One limitation on safe harboring a plan from ACP tests requires that if a discretionary matching contribution is made to the plan, the total amount allocated to participants may not exceed 4% of Compensation provided there is no match of deferrals in excess of 6% of Compensation.
For those employers who have a new comparability plan and who are using the 5% gateway, the 3% NEC safe harbor contribution can perform as the first 3% towards the 5%. In addition, as stated above, if the plan is top heavy, the 3% NEC can serve as the top heavy contribution as well as towards the new comparability gateway while also providing the safe harbor.

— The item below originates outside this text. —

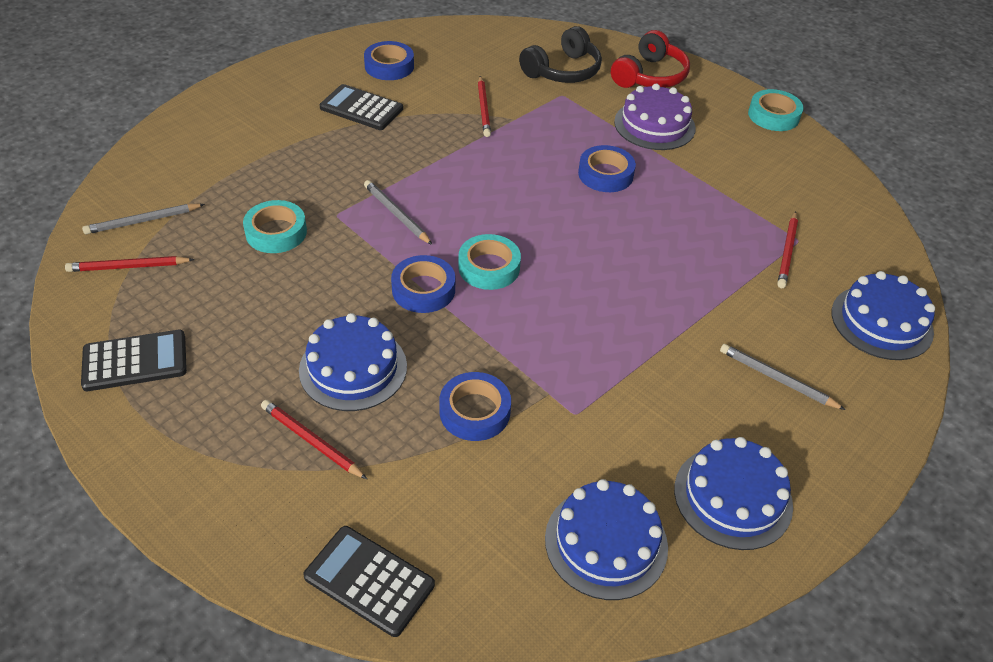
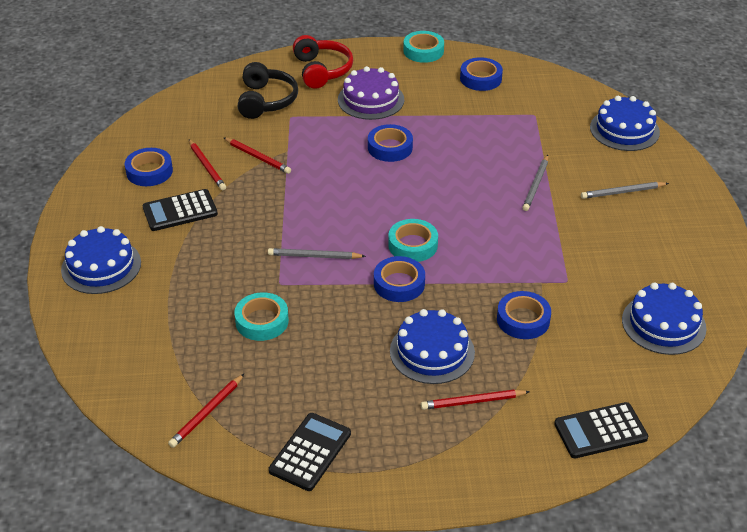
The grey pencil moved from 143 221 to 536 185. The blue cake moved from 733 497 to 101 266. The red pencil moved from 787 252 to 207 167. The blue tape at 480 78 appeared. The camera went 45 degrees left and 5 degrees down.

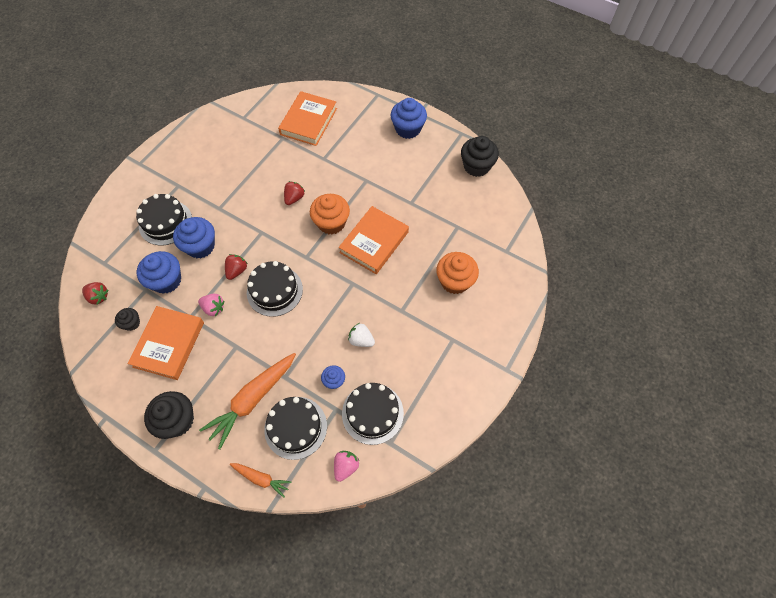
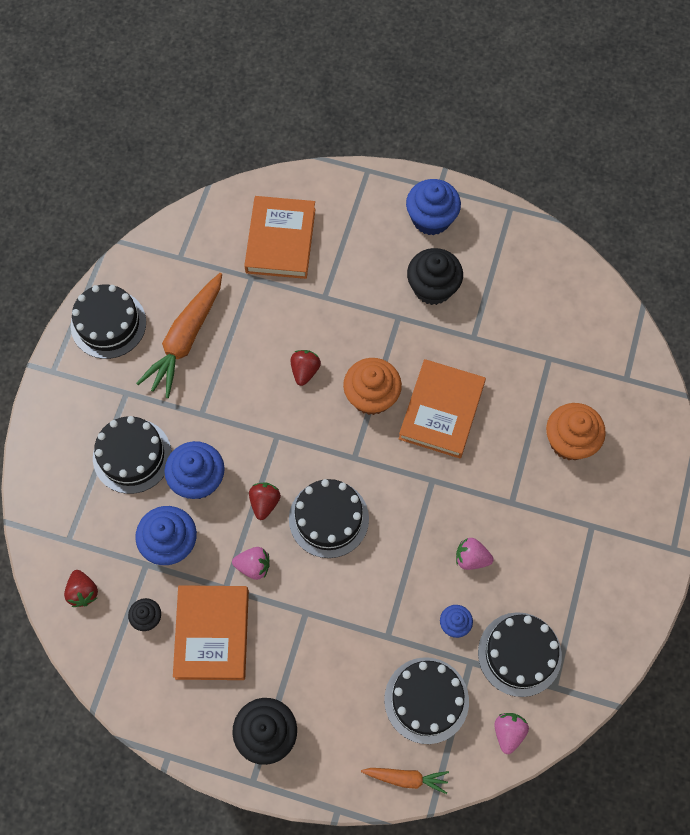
The red strawberry at 98 296 turned 60 degrees clockwise. The orange carrot moved from 252 400 to 185 339. The white strawberry at 361 340 became the pink strawberry at 471 558. The black cupcake moved from 476 166 to 432 287. The black cake at 108 324 appeared. The camera went 15 degrees left and 5 degrees up.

For employers who are hopeful but not sure they can afford to provide the 3% NEC safe harbor contribution, there is the flexible 3% NEC safe harbor plan. In this type of safe harbor arrangement, the employer provides the safe harbor notice by the required 30 to 90 days before the start of the plan year. However, in the notice, the employer indicates that he or she may provide a 3% NEC for the next plan year. The employer then has until 30 to 90 days before the end of the plan year to decide on providing the safe harbor 3% NEC and indicate the employer’s decision by providing a notice stating whether the 3% NEC will be given or not.
If the employer finds that the safe harbor matching contribution has become overly burdensome during the year, the employer may stop the safe harbor contributions by providing a notice to the employees 30 days before the safe harbor matching contributions are to be stopped. However, if the employer stops the safe harbor matching contributions before the plan year is completed, the employer must run the ADP and ACP test for the entire plan year. Of course, there is no obligation to make safe harbor contributions every year. The employer could amend the 401(k) safe harbor provisions out of their plan.
These are some of the basics that an employer needs to know before looking into a 401(k) safe harbor plan. Each employer’s goals, plan design, contribution sources and demographics form a unique scenario which the employer will wish to discuss with their plan provider before finalizing the decision to make their plan a 401(k) safe harbor plan.